Monday, September 29, 2008

October 18th: The Sweetest Day

When Mr. Pineapple and I first started talking about possible wedding dates our first thought was sometime in October. We were looking at venues more than a year in advance were surprised by how limited the available dates were, especially here in somewhat sleepy western, PA. Our goal date was October 25th, simply because it was a nice simple number. When we decided we to get married at The Rivers Club, October 25th was booked by a bar mitzvah so October 18th became our new future wedding anniversary.

I immediately added "Wedding!!!" to my calendar and discovered that October 18th was noted as "Sweetest Day." I thought "Well, that's cute, but what the heck is Sweetest Day?" So, I turned to the knower of all things, the internet.

So, what is Sweetest Day? Celebrated on the third Saturday of every October, it is pretty much Valentine's Day to celebrate people you just kind of like a lot in addition to those you love. It is described by Retail Confectioners International as an "occasion which offers all of us an opportunity to remember not only the sick, aged and orphaned, but also friends, relatives and associates whose helpfulness and kindness we have enjoyed."

You know how a lot of people say Valentine's Day was just invented by greeting card and candy makers to drum up business? There are two stories that describe the origin of Sweetest Day. One story is that it originated as an act of philanthropy by a candy company employee named Herbert Birch Kingston who wanted to give gifts to the forgotten such as orphans and shut-ins. The other story is that it really was invented by candy makers.

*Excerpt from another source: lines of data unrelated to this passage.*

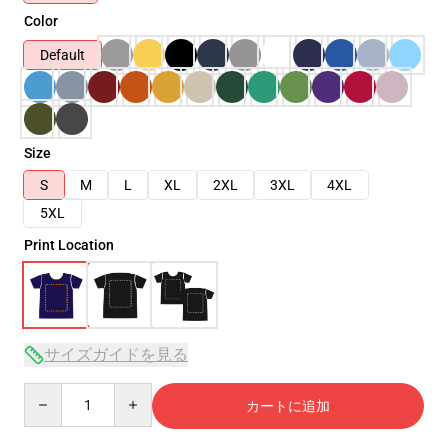
Color
Default
Size
S
M
L
XL
2XL
3XL
4XL
5XL
Print Location
サイズガイドを見る
Quantity
カートに追加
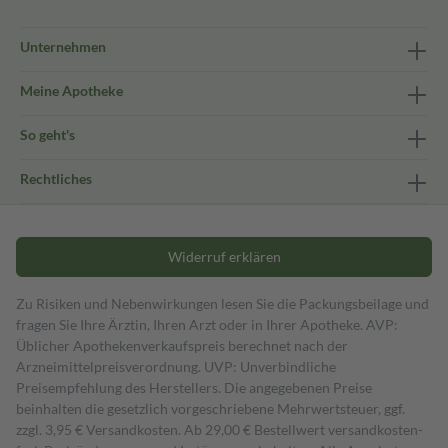
Unternehmen
Meine Apotheke
So geht's
Rechtliches
Widerruf erklären
Zu Risiken und Nebenwirkungen lesen Sie die Packungsbeilage und
fragen Sie Ihre Ärztin, Ihren Arzt oder in Ihrer Apotheke. AVP:
Üblicher Apothekenverkaufspreis berechnet nach der
Arzneimittelpreisverordnung. UVP: Unverbindliche
Preisempfehlung des Herstellers. Die angegebenen Preise
beinhalten die gesetzlich vorgeschriebene Mehrwertsteuer, ggf.
zzgl. 3,95 € Versandkosten. Ab 29,00 € Bestell­wert versand­kosten­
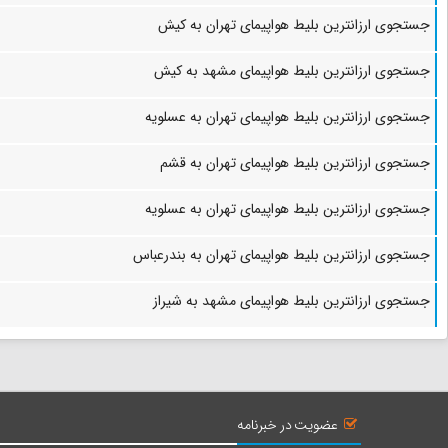
جستجوی ارزانترین بلیط هواپیمای تهران به کیش
جستجوی ارزانترین بلیط هواپیمای مشهد به کیش
جستجوی ارزانترین بلیط هواپیمای تهران به عسلویه
جستجوی ارزانترین بلیط هواپیمای تهران به قشم
جستجوی ارزانترین بلیط هواپیمای تهران به عسلویه
جستجوی ارزانترین بلیط هواپیمای تهران به بندرعباس
جستجوی ارزانترین بلیط هواپیمای مشهد به شیراز
عضویت در خبرنامه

The first mention of The Sweetest Day can be found in the October 8th, 1921 edition of the Cleveland newspaper, The Plain Dealer. The paper says that the holiday was planned by a committee of 12 candy makers. The Sweetest Day in the Year Committee distributed over 20,000 boxes of candy to "newsboys, orphans, old folks, and the poor."

The Sweetest Day never really caught on like the candy makers had hoped. It is still celebrated by a few cities in the U.S. such as Cleveland, Buffalo, and Detroit. Pittsburgh is nestled amongst these cities, so I was surprised that I had never heard of the holiday before.

The Romantic

Are you sharing your wedding day with another holiday?